Creo que la respuesta está en las primeras páginas del libro. El autor señala que este relato no es ni una ficción ni un libro de Historia. Es la reunión de una serie de historias colectivas existentes en los archivos y libros, unidas por la pluma del autor que, con ciertas licencias literarias, pretende devolverle la vida a una serie de personajes anónimos. Creo que acá radica el problema. Mi insatisfacción no proviene de los “fallos” de Pérez- Reverte como historiador, sino como escritor.
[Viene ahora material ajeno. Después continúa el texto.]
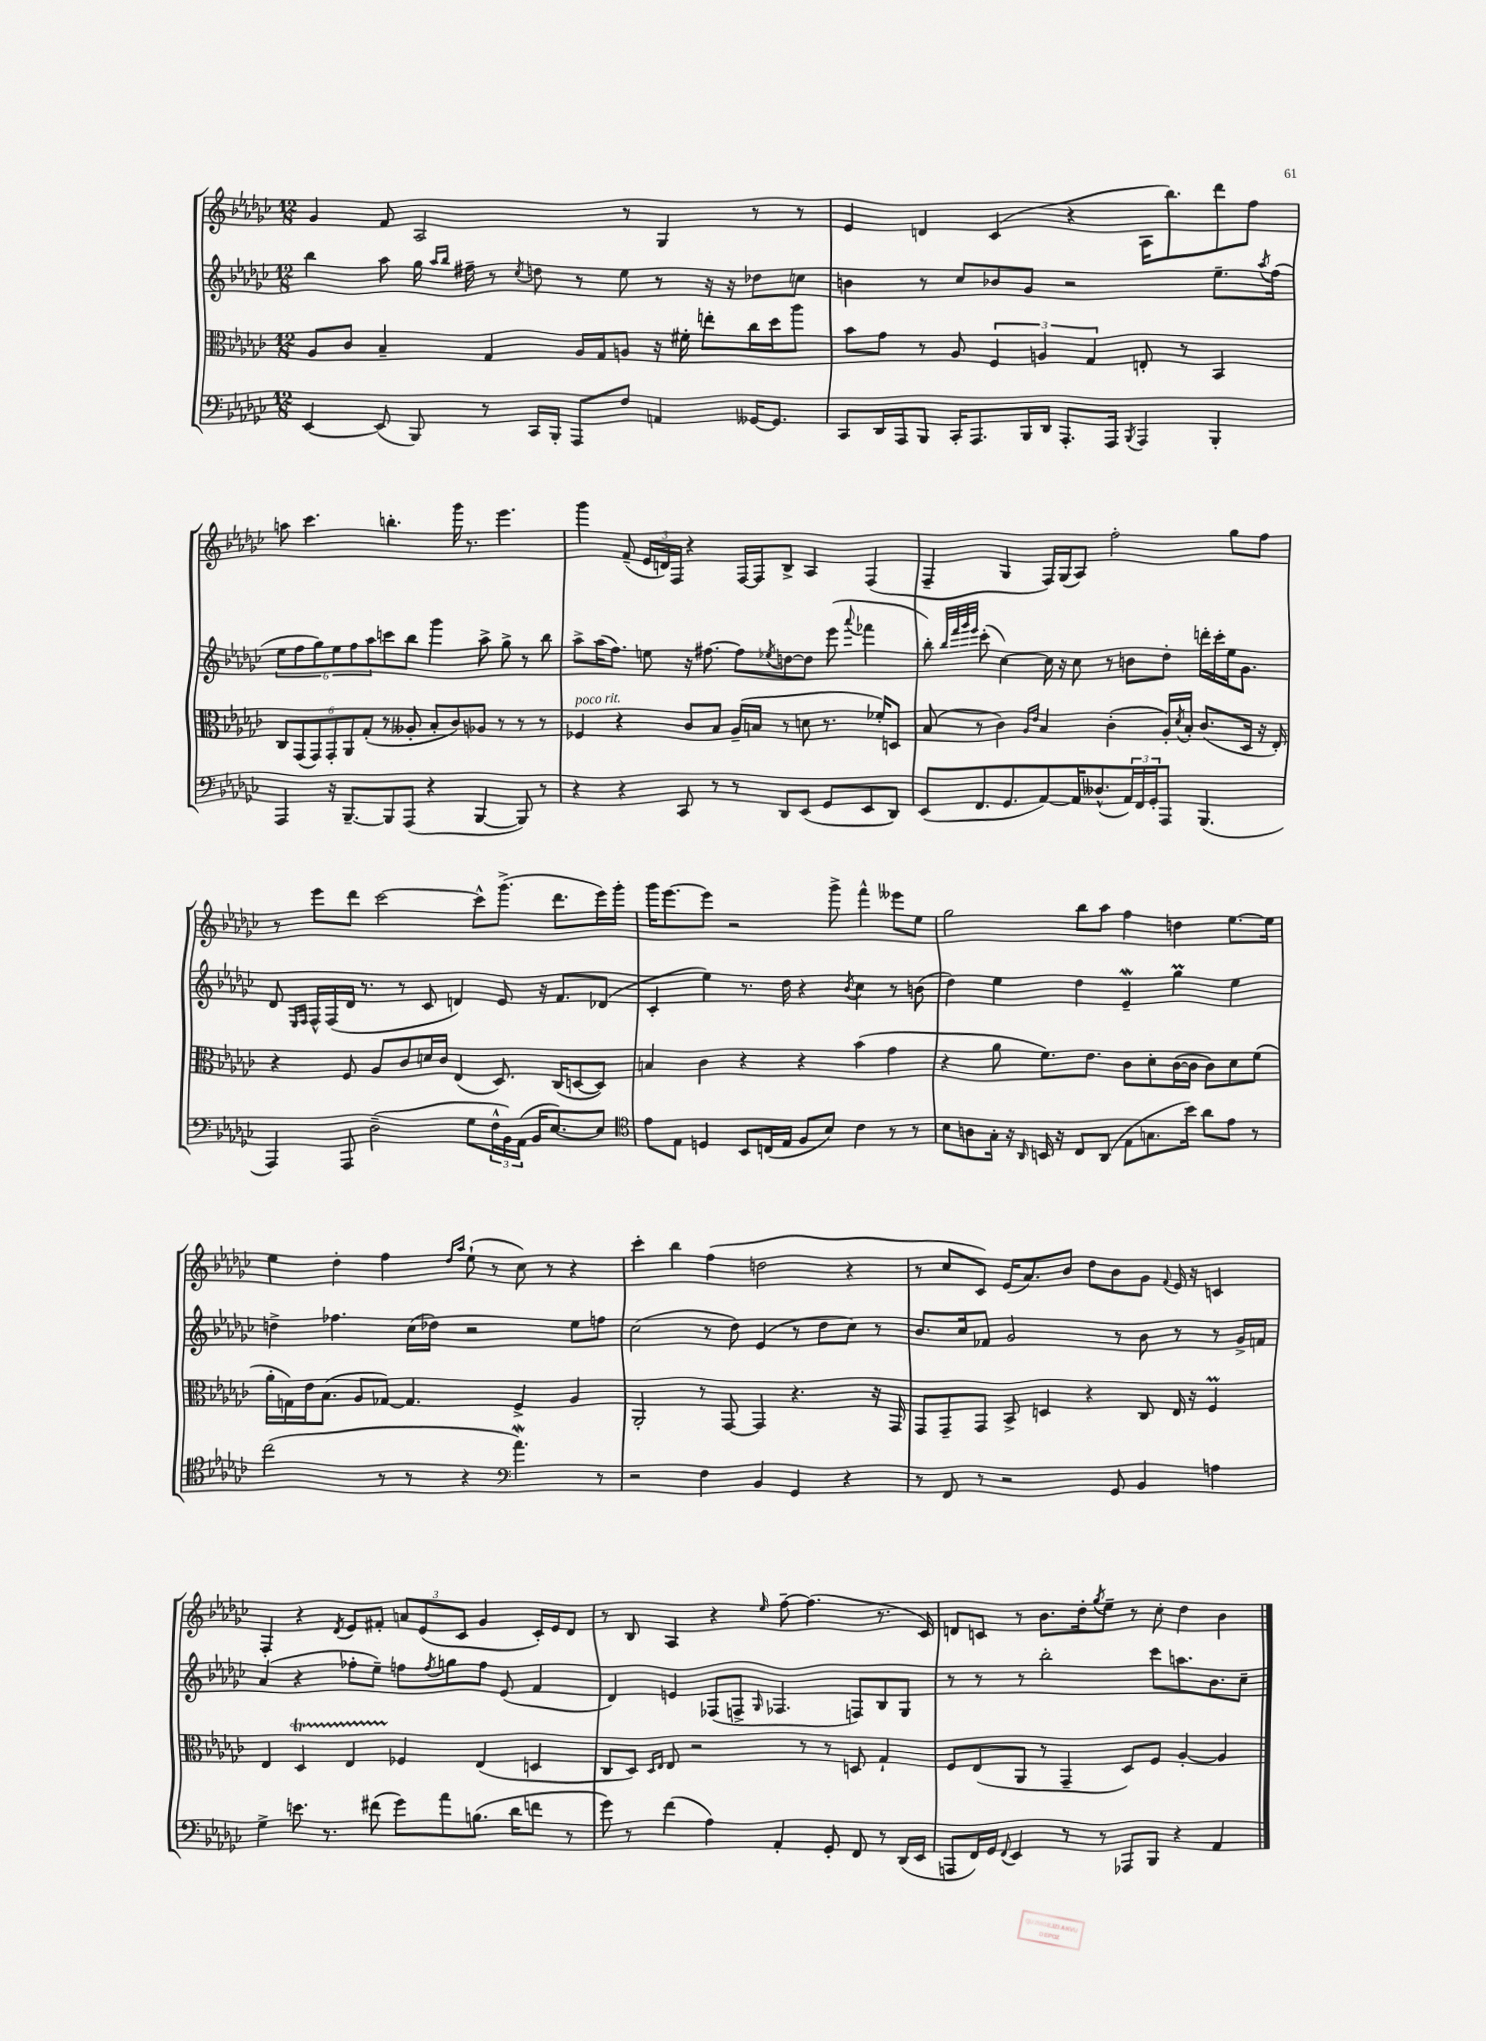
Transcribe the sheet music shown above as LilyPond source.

<<
\new StaffGroup <<
\new Staff = "s0" {
    \clef treble \key ges \major \numericTimeSignature \time 12/8
    ges'4 f'8 aes2 r8 ges4 r8 r8 |
    ees'4 d'4 ces'4( r4 aes16 bes''8.) des'''8 f''8 |
    a''8 ces'''4. b''4.-. ges'''16 r8. ees'''4. |
    ges'''4 f'8--( \tuplet 3/2 { ees'16 d'16) f16 } r4 f16~ f16 bes8-> aes4 f4( |
    f4-- ges4 f16) ges16( aes8) f''2-. ges''8 f''8 |
    r8 ees'''8 des'''8 ces'''2~ ces'''8-^ ges'''8.->( des'''8. ees'''16) ges'''16-. |
    ges'''16 ees'''8.~ ees'''8 r2 ges'''8-> f'''4-^ eeses'''8 ees''8 |
    ges''2 bes''8 aes''8 f''4 d''4 ees''8.~ ees''16 |
    ees''4 des''4-. f''4 \grace { des''16 aes''16 } ees''8-!( r8 ces''8) r8 r4 |
    ces'''4-. bes''4 f''4( d''2 r4 |
    r8 ces''8 ces'8) ees'16( aes'8.) bes'8 des''8 bes'8 ges'8 \appoggiatura { f'8 } ees'16 r16 c'4 |
    f4-. r4 \acciaccatura { des'8 } ees'8 fis'8-. \tuplet 3/2 { a'8 ees'8( ces'8 } ges'4 ces'16-.) ees'16 des'8 |
    r8 bes8 aes4 r4 \grace { ees''16 } f''8~-- f''4.( r8. ces'16) |
    d'8 c'8 r8 bes'8. des''16-. \acciaccatura { ges''8 } ees''8-- r8 ces''8-. des''4 bes'4 \bar "|." |
}
\new Staff = "s1" {
    \clef treble \key ges \major \numericTimeSignature \time 12/8
    bes''4 aes''8 ges''16 \grace { aes''16 bes''16 } fis''16-- r8 \acciaccatura { ces''8 } d''8 r8 ees''8 r8 r16 r16 des''8 c''8 |
    b'4 r8 ces''8 bes'8 ges'8 r2 ees''8.-- \acciaccatura { aes''8 } f''16( |
    \tuplet 6/4 { ees''8 f''8 ges''8) ees''8 f''8 aes''8 } c'''8 bes''8 ges'''4 aes''8-> ges''8-> r8 bes''8 |
    aes''8-> aes''16( f''8.) e''8 r16 fis''8.~ fis''8 \acciaccatura { ees''8 } d''8~ d''8 ees'''8( \appoggiatura { aes'''8 } fes'''4 |
    bes''8-.) \grace { bes''32 f'''32 ges'''32 ees'''32 } ces'''8-.( ces''4~) ces''16 r16 ces''8 r8 b'8 des''8-. d'''16-. ces'''16-. ees''16 ges'8. |
    des'8 \grace { ees16 f16 } f16-^ f16( des'16 r8. r8 ces'8 d'4) ees'8 r16 f'8. des'8( |
    ces'4-. ees''4) r8. des''16 r4 \acciaccatura { bes'8 } ces''4 r8 b'8( |
    des''4) ees''4 des''4 ees'4--\mordent ges''4\prall ees''4 |
    d''4-> fes''4. ces''16( des''16) r2 ees''8 f''8 |
    ces''2( r8 des''8) ees'4( r8 des''8 ces''8) r8 |
    bes'8. ces''16 fes'8 ges'2 r8 bes'8 r8 r8 ges'16-> f'16 |
    aes'4( r4 fes''8-. ees''8--) f''8 \acciaccatura { f''8 } g''8 f''8 ees'8( f'4 |
    des'4) e'4 fes8( f8-> \grace { ges16 } fes4. f8) bes8 ges8 |
    r8 r8 r8 bes''2-. ces'''8 a''8. bes'8. ces''8-- \bar "|." |
}
\new Staff = "s2" {
    \clef alto \key ges \major \numericTimeSignature \time 12/8
    aes8 ces'8 bes4-- ges4 aes16 ges16 a8 r16 fis'16-. e''8-. ces''16 des''16 aes''8 |
    bes'8 ges'8 r8 aes8 \tuplet 3/2 { f4 a4 ges4 } e8-. r8 bes,4 |
    \tuplet 6/4 { ces8 ges,8( ges,8) ges,8-. aes,8 ges8-.( } r8 aeses8-. bes8-. ces'8) aes8 r8 r8 r8 |
    fes4^\markup { \italic "poco rit." } r4 ces'8 bes8 aes16--( b16 r8 d'8 r8. fes'16-.) d8 |
    bes8( r8 ces'4) \grace { aes16 ees'16 } bes4 ces'4-.( aes16-.) \acciaccatura { des'8 } bes16-. ces'8.( des16 r16 ees16-.) |
    r4 f8 aes8 ces'8 d'16 ces'16 ees4( des8.) ces16( d8~ d8) |
    b4 ces'4 r4 r4 bes'4( ges'4 |
    r4 aes'8 f'8.) ees'8. ces'8 des'8-. ces'16~( ces'16 ces'8) des'8 f'8( |
    aes'16-. g16) ees'16 bes8.( aes8 ges8~) ges4. f4-> aes4 |
    aes,2-. r8 ges,8~ ges,4 r4. r16 ges,16 |
    ges,8 ges,8-- ges,8 bes,8-> d4 r4 ces8 ees16 r16 f4\prall |
    ees4 des4\startTrillSpan ees4 fes4\stopTrillSpan ees4( d4 |
    ces8 des8) \grace { des16 ees16 } ees8 r2 r8 r8 d8 ges4-! |
    f8 ees8( aes,8 r8 ges,4-- des8) f8 aes4~-. aes4 \bar "|." |
}
\new Staff = "s3" {
    \clef bass \key ges \major \numericTimeSignature \time 12/8
    ees,4~ ees,8( bes,,8) r8 ces,16 bes,,16-. aes,,8 f8 a,4 geses,16~ geses,8. |
    ces,8 des,16 aes,,16 bes,,8 ces,16-. aes,,8. bes,,16 des,16 aes,,8.-. aes,,16 \acciaccatura { bes,,8 } aes,,4 bes,,4-. |
    aes,,4 r16 bes,,8.~-- bes,,8 aes,,8( r4 bes,,4~ bes,,8) r8 |
    r4 r4 ces,8 r8 r8 des,8 ees,8( ges,8 ees,8 des,8) |
    ees,8( f,8. ges,8. aes,8~) aes,16 deses8.-^( \tuplet 3/2 { aes,16) f,16 ges,16-. } aes,,8 bes,,4.( |
    aes,,4) aes,,8 des2--( ges8 \tuplet 3/2 { f16-^ bes,16) aes,16( } bes,16 ees8.~) ees8 |
    \clef tenor ees'8 ees8 d4 bes,8 c16( ees16 f8 bes8) ces'4 r8 r8 |
    bes8 a8 ges16-. r16 \grace { aes,16 } b,16 r16 ces8 aes,8( ees8 g8. bes'16) aes'8 ees'8 r8 |
    ces''2( r8 r8 r4 \clef bass aes'4.\mordent) r8 |
    r2 f4 bes,4 ges,4 r4 |
    r8 f,8 r8 r2 ges,8 bes,4 a4 |
    ges4-> e'8. r8. fis'8( ges'8) aes'8 b8.( des'16 f'8 r8 |
    ges'8) r8 f'4( aes4) aes,4-. ges,8-. f,8 r8 des,16( ees,16 |
    a,,8 f,16) ges,16 \appoggiatura { f,8 } ees,4 r8 r8 aes,,8 bes,,8 r4 aes,4 \bar "|." |
}
>>
>>
\layout { \context { \Score \remove "Bar_number_engraver" } }
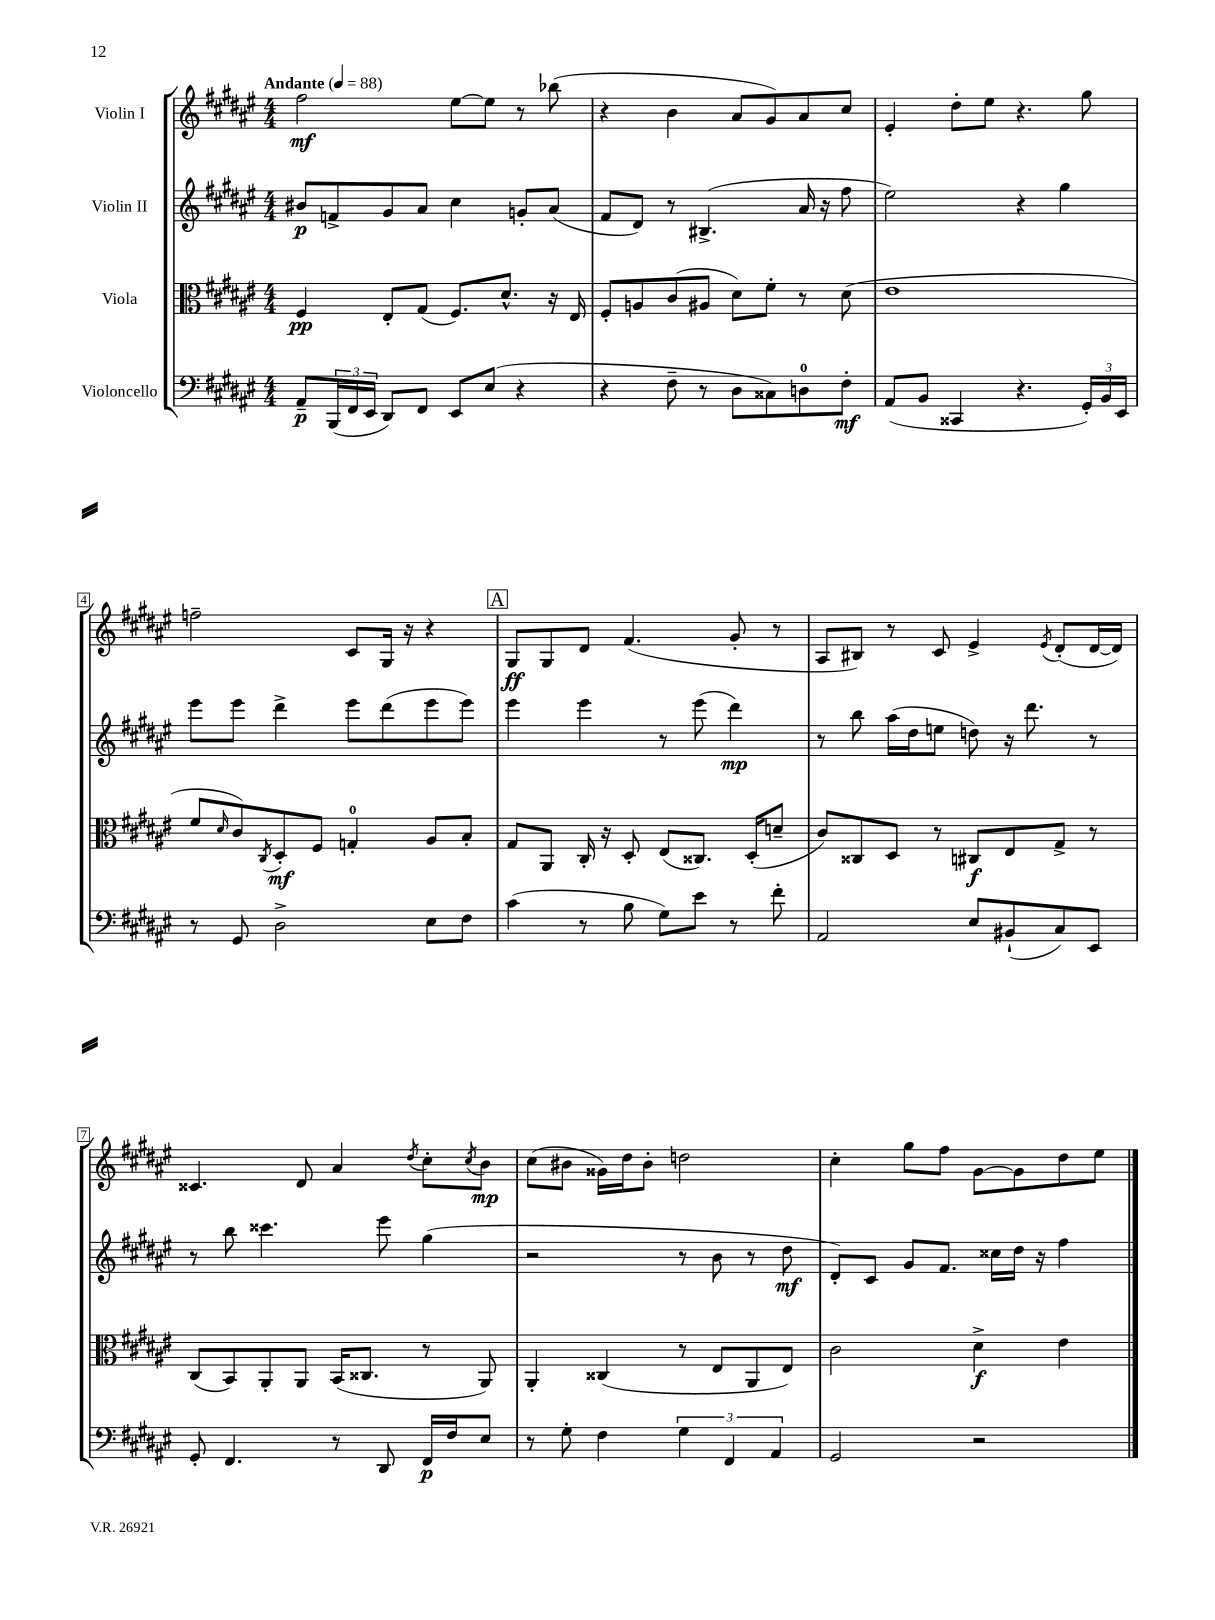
<<
\new StaffGroup <<
\new Staff = "s0" \with { instrumentName = "Violin I" } {
    \clef treble \key fis \major \numericTimeSignature \time 4/4 \tempo "Andante" 4 = 88
    fis''2\mf eis''8~ eis''8 r8 bes''8( |
    r4 b'4 ais'8 gis'8) ais'8 cis''8 |
    eis'4-. dis''8-. eis''8 r4. gis''8 |
    f''2-- cis'8 gis16 r16 r4 |
    \mark \markup { \box "A" } gis8\ff gis8 dis'8 fis'4.( gis'8-. r8 |
    ais8 bis8) r8 cis'8 eis'4-> \acciaccatura { eis'8 } dis'8-.( dis'16~ dis'16) |
    cisis'4. dis'8 ais'4 \acciaccatura { dis''8 } cis''8-. \acciaccatura { cis''8 } b'8\mp |
    cis''8( bis'8 gisis'16) dis''16 bis'8-. d''2 |
    cis''4-. gis''8 fis''8 gis'8~ gis'8 dis''8 eis''8 \bar "|." |
}
\new Staff = "s1" \with { instrumentName = "Violin II" } {
    \clef treble \key fis \major \numericTimeSignature \time 4/4
    bis'8\p f'8-> gis'8 ais'8 cis''4 g'8-. ais'8( |
    fis'8 dis'8) r8 bis4.->( ais'16 r16 fis''8 |
    eis''2) r4 gis''4 |
    eis'''8 eis'''8 dis'''4-> eis'''8 dis'''8( eis'''8 eis'''8) |
    \mark \markup { \box "A" } eis'''4 eis'''4 r8 eis'''8( dis'''4\mp) |
    r8 b''8 ais''16( dis''16 e''8 d''8) r16 dis'''8. r8 |
    r8 b''8 cisis'''4. eis'''8 gis''4( |
    r2 r8 b'8 r8 dis''8\mf |
    dis'8-.) cis'8 gis'8 fis'8. cisis''16 dis''16 r16 fis''4 \bar "|." |
}
\new Staff = "s2" \with { instrumentName = "Viola" } {
    \clef alto \key fis \major \numericTimeSignature \time 4/4
    fis4\pp eis8-. gis8( fis8.) dis'8.-^ r16 eis16 |
    fis8-. a8 cis'8( ais8 dis'8) fis'8-. r8 dis'8( |
    eis'1 |
    fis'8 \grace { dis'16 } cis'8) \acciaccatura { cis8 } dis8-.\mf fis8 g4-0-. ais8 b8-. |
    \mark \markup { \box "A" } gis8 ais,8 cis16-. r16 dis8-. eis8( cisis8.) dis16-.( d'8-- |
    cis'8) cisis8 dis8 r8 cis8\f eis8 gis8-> r8 |
    cis8( b,8) ais,8-. ais,8 b,16( cisis8. r8 ais,8) |
    ais,4-. cisis4( r8 eis8 ais,8 eis8) |
    cis'2 dis'4->\f eis'4 \bar "|." |
}
\new Staff = "s3" \with { instrumentName = "Violoncello" } {
    \clef bass \key fis \major \numericTimeSignature \time 4/4
    ais,8--\p \tuplet 3/2 { b,,16( fis,16 eis,16 } dis,8) fis,8 eis,8 eis8( r4 |
    r4 fis8-- r8 dis8 cisis8) d8-0 fis8-.\mf |
    ais,8( b,8 cisis,4 r4. \tuplet 3/2 { gis,16-.) b,16 eis,16 } |
    r8 gis,8 dis2-> eis8 fis8 |
    \mark \markup { \box "A" } cis'4( r8 b8 gis8) eis'8 r8 fis'8-. |
    ais,2 eis8 bis,8-!( cis8) eis,8 |
    gis,8-. fis,4. r8 dis,8 fis,16\p fis16 eis8 |
    r8 gis8-. fis4 \tuplet 3/2 { gis4 fis,4 ais,4 } |
    gis,2 r2 \bar "|." |
}
>>
>>
\layout { \context { \Score \override BarNumber.stencil = #(make-stencil-boxer 0.1 0.3 ly:text-interface::print) } }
Yo no quería leer un ensayo historiográfico sobre lo ocurrido el 2 de mayo de 1808 en Madrid, sino una buena novela que tuviera como fondo esos sucesos históricos. El sinfín de personajes que desfilan por la novela, que entran y salen, con sólo unas pocas líneas sobre la acción de cada uno ese día y algunas notas sobre su vida, hace que uno no logre terminar de identificarse con ellos y que la lectura de la novela se torne un poco pesada y monótona por la reiteración de actores con actuaciones similares sin que esta acumulación resulte beneficiosa para la novela.

No llego a esta conclusión por contraste con otras novelas del autor, sino por la placentera lectura de los capítulos dedicados a los capitanes Pedro Velarde o Luis Daoiz, grandes protagonistas de la novela, donde Pérez-Reverte recupera toda la fuerza y elegancia de su pluma para darles vida. Son estos oasis de buena literatura los que nos hacen desear que, en vez de tratar de recuperar la voz de cientos de aquellos personajes olvidados por los historiadores, se hubiera centrado en sólo algunos de ellos. No sólo hubiera logrado esa acción de reivindicación histórica que parece estar llevando a cabo, sino una novela mucho más interesante y entretenida de principio a fin como ha demostrado en otras oportunidades.